*** Document text ***

Wednesday, April 27, 2011

My Lesson

Every Tuesday and Thursday we have our largest group therapy session, called "Community Meetings." Lasting about an hour and a half, these sessions bring all the PHP patients and a variety of therapists and aides together. We "check-in" about current struggles, discuss how we can help one another in recovery, hold ourselves accountable for behaviors, and more. On the IP/Res side we appointed a leader for each session. That person was encouraged to start the meeting out in a creative way- a lot of patients share songs or poetry that will get the group thinking and set the tone of the meeting. Unsurprisingly, the PHP patients are much less willing to engage in this sort of therapeutic mood-setting and positivism; they lead their groups like G.I. Jane.

So, I decided we needed a little perking up (or maybe a little pissing-off) and I asked to lead one of our community sessions. I opened the group with a discussion of the Hindu principle of Shakti, the divine female force that male deities require in order to act. I related a discussion of Shakti to a couple Hindu principles and quotes that I remembered from my time in India. Afterward, I used discussion questions to open the group.

If success is measured by personal satisfaction, a feeling of accomplishment, and reaching out to just a few patients, then I was definitely successful. If it is measured by the number of eye rolls employed by the less spirituality inclined, then I was equally successful. If it was measured by awkward silences, the success meter goes off the wall. It was a lot of fun.

***

Apply what you read
(1) Please output the passage of the blog post starting with "So, I decided" and going on through "open the group.", word for word.
(2) Which Hindu principle did the writer of the blog post use to open the community session?

*** Supplied information ***

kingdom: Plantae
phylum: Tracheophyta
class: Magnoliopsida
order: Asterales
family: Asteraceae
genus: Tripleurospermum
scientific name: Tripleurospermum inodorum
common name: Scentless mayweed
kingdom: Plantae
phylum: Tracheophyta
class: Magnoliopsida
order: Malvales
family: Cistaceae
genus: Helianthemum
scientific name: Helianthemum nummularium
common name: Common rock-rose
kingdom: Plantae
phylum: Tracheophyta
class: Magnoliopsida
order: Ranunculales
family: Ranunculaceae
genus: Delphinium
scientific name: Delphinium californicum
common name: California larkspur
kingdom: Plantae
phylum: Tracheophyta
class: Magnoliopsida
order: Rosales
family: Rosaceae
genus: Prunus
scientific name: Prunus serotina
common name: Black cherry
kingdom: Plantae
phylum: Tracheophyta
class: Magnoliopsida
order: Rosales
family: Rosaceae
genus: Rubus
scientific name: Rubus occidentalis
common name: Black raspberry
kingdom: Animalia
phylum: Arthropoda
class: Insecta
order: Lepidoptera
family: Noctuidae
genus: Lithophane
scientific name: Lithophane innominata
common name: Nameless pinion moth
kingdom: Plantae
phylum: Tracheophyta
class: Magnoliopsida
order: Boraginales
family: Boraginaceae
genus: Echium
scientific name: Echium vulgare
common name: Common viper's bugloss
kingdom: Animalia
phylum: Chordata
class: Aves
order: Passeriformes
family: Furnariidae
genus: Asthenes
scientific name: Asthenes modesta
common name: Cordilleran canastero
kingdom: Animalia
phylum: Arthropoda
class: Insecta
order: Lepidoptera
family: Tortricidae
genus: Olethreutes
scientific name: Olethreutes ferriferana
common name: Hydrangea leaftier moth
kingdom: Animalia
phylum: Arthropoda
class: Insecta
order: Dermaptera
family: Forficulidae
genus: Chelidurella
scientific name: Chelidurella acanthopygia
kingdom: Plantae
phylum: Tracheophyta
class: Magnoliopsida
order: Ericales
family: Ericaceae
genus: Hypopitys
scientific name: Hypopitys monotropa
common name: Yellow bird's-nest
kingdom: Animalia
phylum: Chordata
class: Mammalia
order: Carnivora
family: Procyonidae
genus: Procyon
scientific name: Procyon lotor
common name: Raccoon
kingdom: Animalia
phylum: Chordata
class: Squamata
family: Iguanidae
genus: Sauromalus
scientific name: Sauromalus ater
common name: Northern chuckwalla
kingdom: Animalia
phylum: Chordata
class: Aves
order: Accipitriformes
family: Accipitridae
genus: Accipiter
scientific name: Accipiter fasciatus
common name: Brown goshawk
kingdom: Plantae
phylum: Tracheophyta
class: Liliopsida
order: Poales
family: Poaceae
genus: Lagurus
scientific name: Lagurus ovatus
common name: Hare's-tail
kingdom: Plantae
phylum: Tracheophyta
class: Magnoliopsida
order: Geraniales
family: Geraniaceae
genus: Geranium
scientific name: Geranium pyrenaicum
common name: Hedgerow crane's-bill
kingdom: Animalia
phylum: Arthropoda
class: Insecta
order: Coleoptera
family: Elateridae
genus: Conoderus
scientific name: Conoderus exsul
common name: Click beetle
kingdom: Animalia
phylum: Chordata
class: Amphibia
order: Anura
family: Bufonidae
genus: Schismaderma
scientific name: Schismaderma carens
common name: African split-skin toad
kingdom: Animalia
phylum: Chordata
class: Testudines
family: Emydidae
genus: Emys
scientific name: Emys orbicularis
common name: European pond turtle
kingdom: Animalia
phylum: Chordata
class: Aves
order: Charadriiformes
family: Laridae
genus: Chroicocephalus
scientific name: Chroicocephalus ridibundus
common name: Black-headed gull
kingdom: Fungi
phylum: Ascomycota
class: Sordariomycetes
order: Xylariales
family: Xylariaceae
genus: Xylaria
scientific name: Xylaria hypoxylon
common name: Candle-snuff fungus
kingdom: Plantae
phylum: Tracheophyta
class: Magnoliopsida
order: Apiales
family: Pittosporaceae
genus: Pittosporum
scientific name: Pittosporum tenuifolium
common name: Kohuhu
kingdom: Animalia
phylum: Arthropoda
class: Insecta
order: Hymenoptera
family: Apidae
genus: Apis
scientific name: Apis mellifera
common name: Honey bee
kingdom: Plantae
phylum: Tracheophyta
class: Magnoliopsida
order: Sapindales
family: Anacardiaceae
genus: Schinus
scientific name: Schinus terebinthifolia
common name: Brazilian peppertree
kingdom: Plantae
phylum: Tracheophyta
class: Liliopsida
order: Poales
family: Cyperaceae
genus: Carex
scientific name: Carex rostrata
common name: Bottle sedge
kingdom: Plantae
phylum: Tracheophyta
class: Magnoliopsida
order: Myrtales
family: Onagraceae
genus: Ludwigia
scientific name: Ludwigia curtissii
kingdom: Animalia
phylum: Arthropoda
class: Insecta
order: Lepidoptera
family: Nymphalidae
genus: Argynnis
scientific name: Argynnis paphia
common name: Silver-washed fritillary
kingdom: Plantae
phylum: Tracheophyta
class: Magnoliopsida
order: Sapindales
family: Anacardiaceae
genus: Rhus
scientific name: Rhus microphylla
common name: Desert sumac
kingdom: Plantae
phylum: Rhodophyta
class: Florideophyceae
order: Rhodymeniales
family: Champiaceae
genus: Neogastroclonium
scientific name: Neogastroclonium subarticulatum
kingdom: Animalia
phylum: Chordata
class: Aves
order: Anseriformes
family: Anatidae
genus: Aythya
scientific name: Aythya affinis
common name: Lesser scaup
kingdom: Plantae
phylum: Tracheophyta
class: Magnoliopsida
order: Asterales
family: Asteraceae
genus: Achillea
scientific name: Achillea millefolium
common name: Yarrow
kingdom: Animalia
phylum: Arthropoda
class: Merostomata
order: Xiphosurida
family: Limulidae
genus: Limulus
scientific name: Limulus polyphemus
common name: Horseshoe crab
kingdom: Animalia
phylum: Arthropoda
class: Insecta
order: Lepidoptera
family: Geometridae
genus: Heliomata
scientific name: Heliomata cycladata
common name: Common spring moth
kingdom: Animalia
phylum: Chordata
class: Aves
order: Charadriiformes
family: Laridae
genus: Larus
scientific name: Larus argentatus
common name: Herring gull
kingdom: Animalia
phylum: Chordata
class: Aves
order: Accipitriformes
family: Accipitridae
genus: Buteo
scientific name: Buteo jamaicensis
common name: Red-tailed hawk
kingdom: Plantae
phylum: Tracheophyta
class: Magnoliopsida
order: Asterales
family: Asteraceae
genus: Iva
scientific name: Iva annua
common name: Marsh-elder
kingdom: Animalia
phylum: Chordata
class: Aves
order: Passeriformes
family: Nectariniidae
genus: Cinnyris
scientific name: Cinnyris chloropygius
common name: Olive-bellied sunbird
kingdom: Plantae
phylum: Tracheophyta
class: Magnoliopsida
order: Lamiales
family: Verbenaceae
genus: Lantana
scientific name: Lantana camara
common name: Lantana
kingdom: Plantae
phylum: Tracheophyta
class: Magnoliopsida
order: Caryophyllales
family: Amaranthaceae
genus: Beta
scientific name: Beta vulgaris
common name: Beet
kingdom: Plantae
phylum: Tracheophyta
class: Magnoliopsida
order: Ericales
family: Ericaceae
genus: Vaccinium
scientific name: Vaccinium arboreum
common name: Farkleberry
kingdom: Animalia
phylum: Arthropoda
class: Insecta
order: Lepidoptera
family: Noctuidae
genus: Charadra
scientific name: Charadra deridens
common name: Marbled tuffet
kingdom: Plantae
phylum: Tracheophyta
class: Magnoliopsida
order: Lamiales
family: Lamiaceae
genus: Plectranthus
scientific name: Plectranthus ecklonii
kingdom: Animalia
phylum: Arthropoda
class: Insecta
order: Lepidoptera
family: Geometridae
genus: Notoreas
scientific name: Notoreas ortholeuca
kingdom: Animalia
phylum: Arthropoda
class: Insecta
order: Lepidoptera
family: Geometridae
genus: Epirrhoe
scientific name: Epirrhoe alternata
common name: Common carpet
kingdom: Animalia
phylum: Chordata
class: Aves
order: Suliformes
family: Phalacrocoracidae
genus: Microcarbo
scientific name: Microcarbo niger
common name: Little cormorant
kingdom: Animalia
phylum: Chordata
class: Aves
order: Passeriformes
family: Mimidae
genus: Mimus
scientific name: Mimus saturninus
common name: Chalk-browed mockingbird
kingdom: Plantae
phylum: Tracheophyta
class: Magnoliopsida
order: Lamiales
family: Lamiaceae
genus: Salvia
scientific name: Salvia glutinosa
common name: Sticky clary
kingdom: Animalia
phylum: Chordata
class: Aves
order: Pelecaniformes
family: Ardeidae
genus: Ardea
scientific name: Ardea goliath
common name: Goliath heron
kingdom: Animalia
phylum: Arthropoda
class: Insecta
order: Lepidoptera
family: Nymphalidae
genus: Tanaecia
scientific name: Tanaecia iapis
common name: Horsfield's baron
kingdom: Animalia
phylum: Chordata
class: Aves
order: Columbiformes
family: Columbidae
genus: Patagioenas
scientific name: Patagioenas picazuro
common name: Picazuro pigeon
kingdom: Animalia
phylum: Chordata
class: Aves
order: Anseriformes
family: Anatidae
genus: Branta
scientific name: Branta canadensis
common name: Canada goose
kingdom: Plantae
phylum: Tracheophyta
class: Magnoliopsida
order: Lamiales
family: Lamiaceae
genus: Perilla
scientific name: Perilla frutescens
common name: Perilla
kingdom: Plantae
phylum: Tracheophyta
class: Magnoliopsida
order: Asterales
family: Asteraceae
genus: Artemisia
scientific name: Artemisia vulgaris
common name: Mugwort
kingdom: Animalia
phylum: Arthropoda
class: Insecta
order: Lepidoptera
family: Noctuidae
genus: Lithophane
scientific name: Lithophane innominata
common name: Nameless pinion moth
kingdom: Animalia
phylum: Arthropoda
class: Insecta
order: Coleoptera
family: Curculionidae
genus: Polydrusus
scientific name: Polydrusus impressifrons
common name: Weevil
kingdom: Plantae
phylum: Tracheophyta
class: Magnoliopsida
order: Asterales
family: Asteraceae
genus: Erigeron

***

Solutions to the exercise
(1)
So, I decided we needed a little perking up (or maybe a little pissing-off) and I asked to lead one of our community sessions. I opened the group with a discussion of the Hindu principle of Shakti, the divine female force that male deities require in order to act. I related a discussion of Shakti to a couple Hindu principles and quotes that I remembered from my time in India. Afterward, I used discussion questions to open the group.

(2) Shakti, the divine female force that male deities require in order to act.